Quando ero piccola avevo paura dei temporali. Mia madre amava dipingere in quei frangenti, diceva che il suono dei tuoni la ispirava, perciò mi teneva accanto a sé, nella soffitta che aveva trasformato in studio. Al centro dell'ampia stanza, il soffitto era molto alto, mentre ai lati, seguendo il profilo del tetto, diventava via via più basso, fino a raggiungere il metro di altezza. Io mi accucciavo dietro un vecchio divano, chissà perché proprio accanto a una minuscola finestra. Mia madre cantava tutto il tempo le canzoni dei REM, Shiny Happy People in particolare, per farmi stare tranquilla e io cantavo con lei, stringendo forte il mio Charlie, un gorilla spelacchiato senza un occhio, che lui aveva più paura di me. Ogni tanto, però, guardavo fuori dalla finestra lo spettacolo dei lampi sopra la città, la Mole che veniva colpita dai fulmini, il Monte dei Cappuccini che si illuminava d'improvviso, il vento che faceva volare le cartacce lasciate in terra proprio sotto di me in strada. Nonostante la paura ero rapita da questi fotogrammi rapidi, dalla realtà di ciò che accadeva fuori. Anziché calmarmi, la visione esaltava il terrore che avevo dentro, fino a quando non nascondevo la testa tra le mie ginocchia e non finivo per addormentarmi cullata dal suono della voce di mia madre che mi raccontava di persone splendenti e felici che si tenevano per mano.
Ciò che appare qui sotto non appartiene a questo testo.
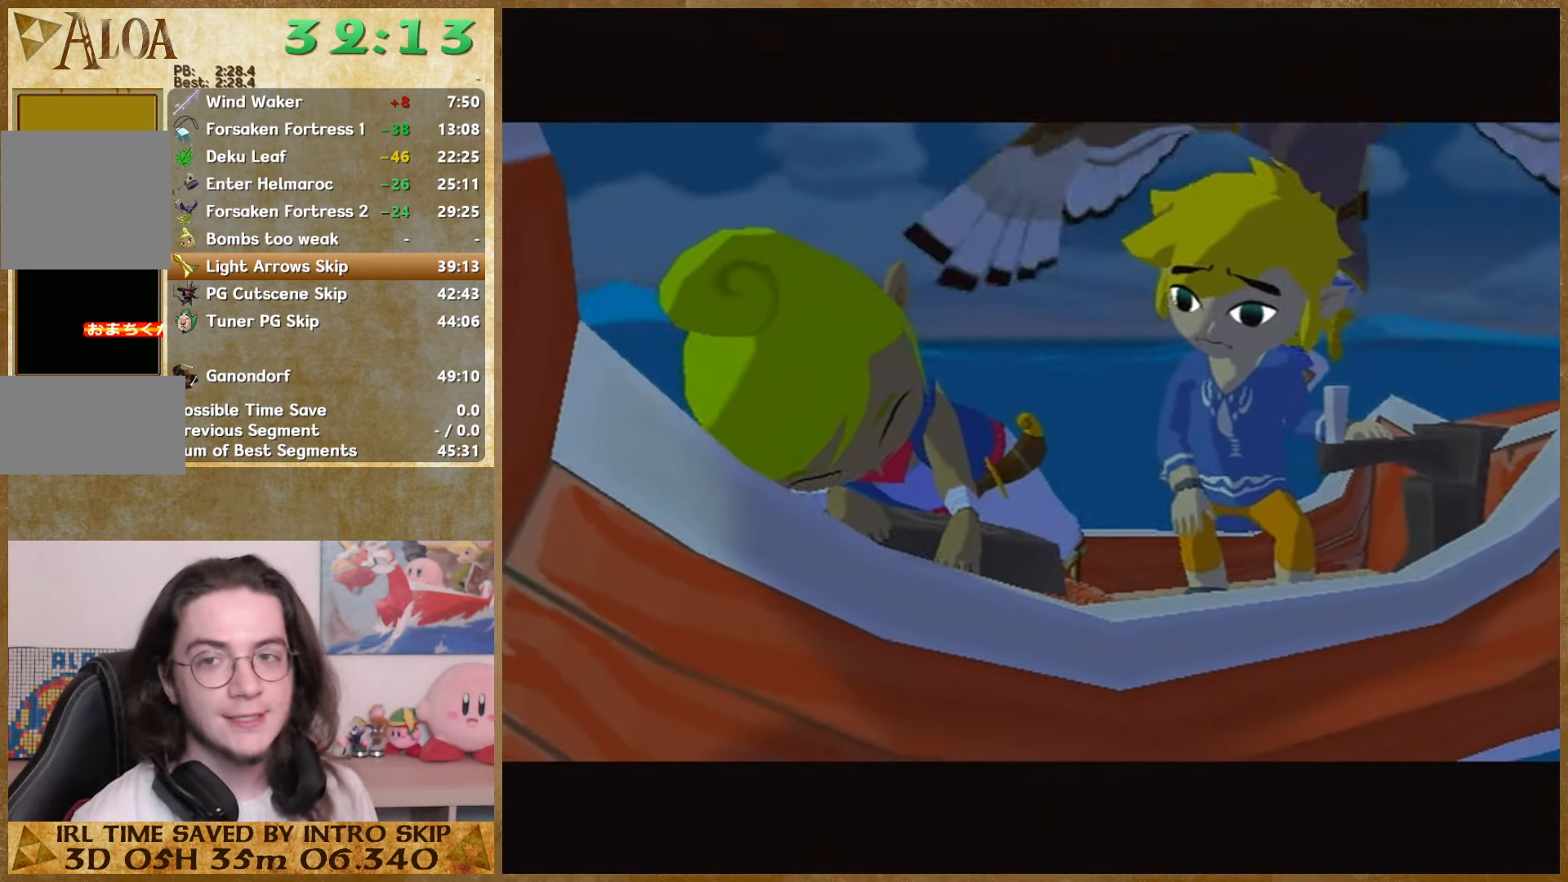
{"buttons": [], "left_stick": "center", "right_stick": "center", "events": [[34, "B", "up"], [134, "B", "down"], [167, "B", "up"], [267, "B", "down"], [300, "B", "up"], [434, "B", "down"], [500, "B", "up"]]}
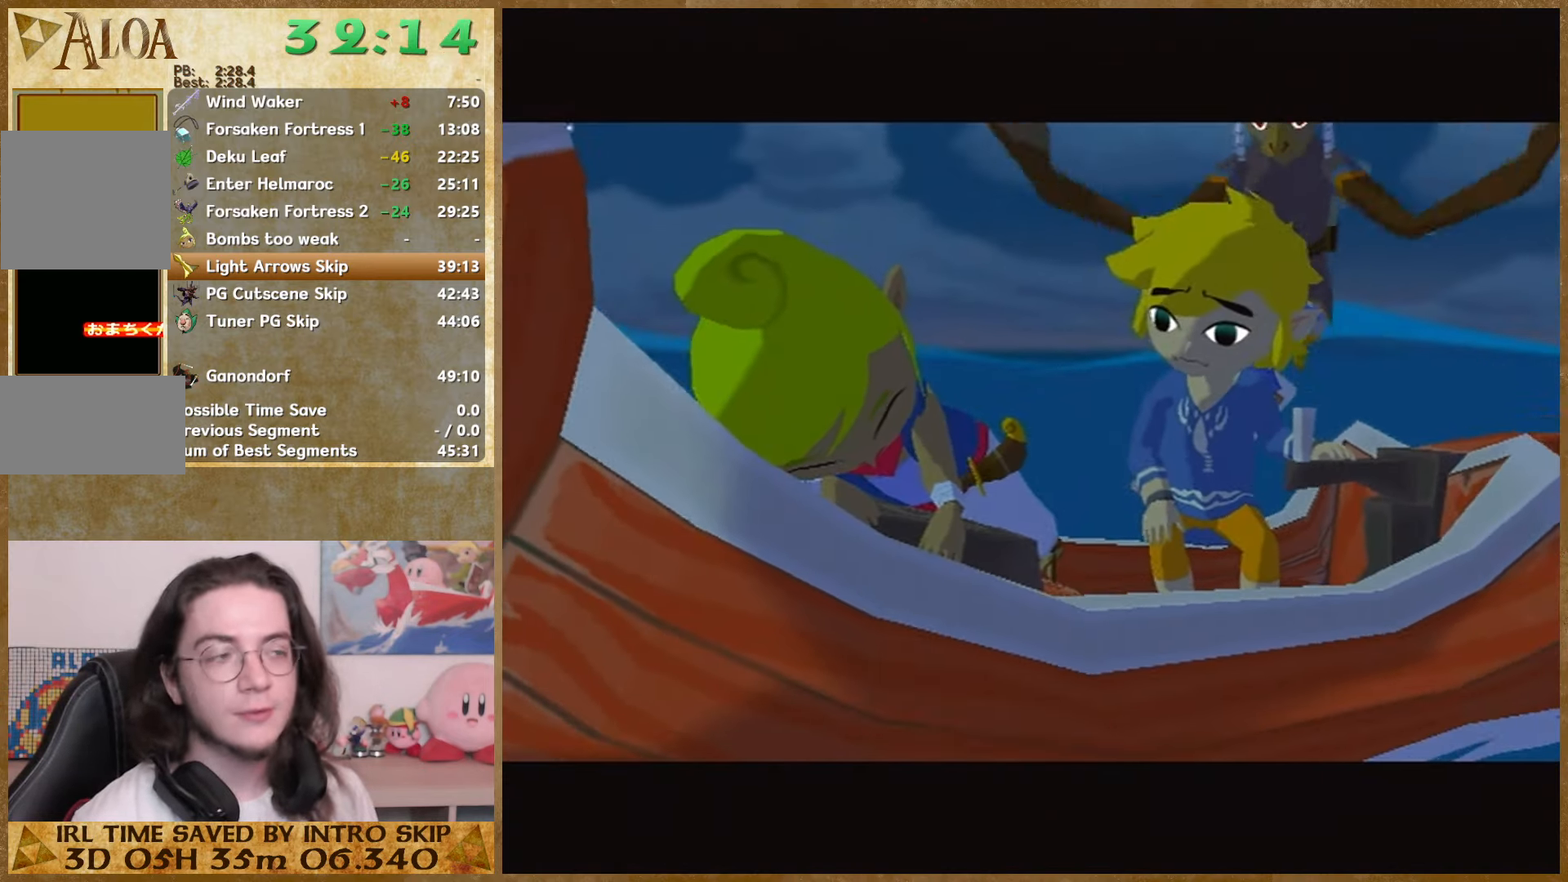
{"buttons": ["B"], "left_stick": "center", "right_stick": "center", "events": [[67, "B", "down"], [134, "B", "up"], [200, "B", "down"], [267, "B", "up"], [367, "B", "down"], [434, "B", "up"], [500, "B", "down"]]}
Nei pochi secondi in cui realizzo che qualcuno mi sta puntando un coltello alla gola, riemergono questi ricordi e tutto ciò che vorrei in questo momento è che un lampo illumini la stanza, per vedere negli occhi la realtà. E vorrei una voce che canti di gente felice.

- Non urli, dottoressa Casterman. Non si azzardi a far uscire un singolo lamento dalla sua bocca - intima invece una voce di donna di fronte a me.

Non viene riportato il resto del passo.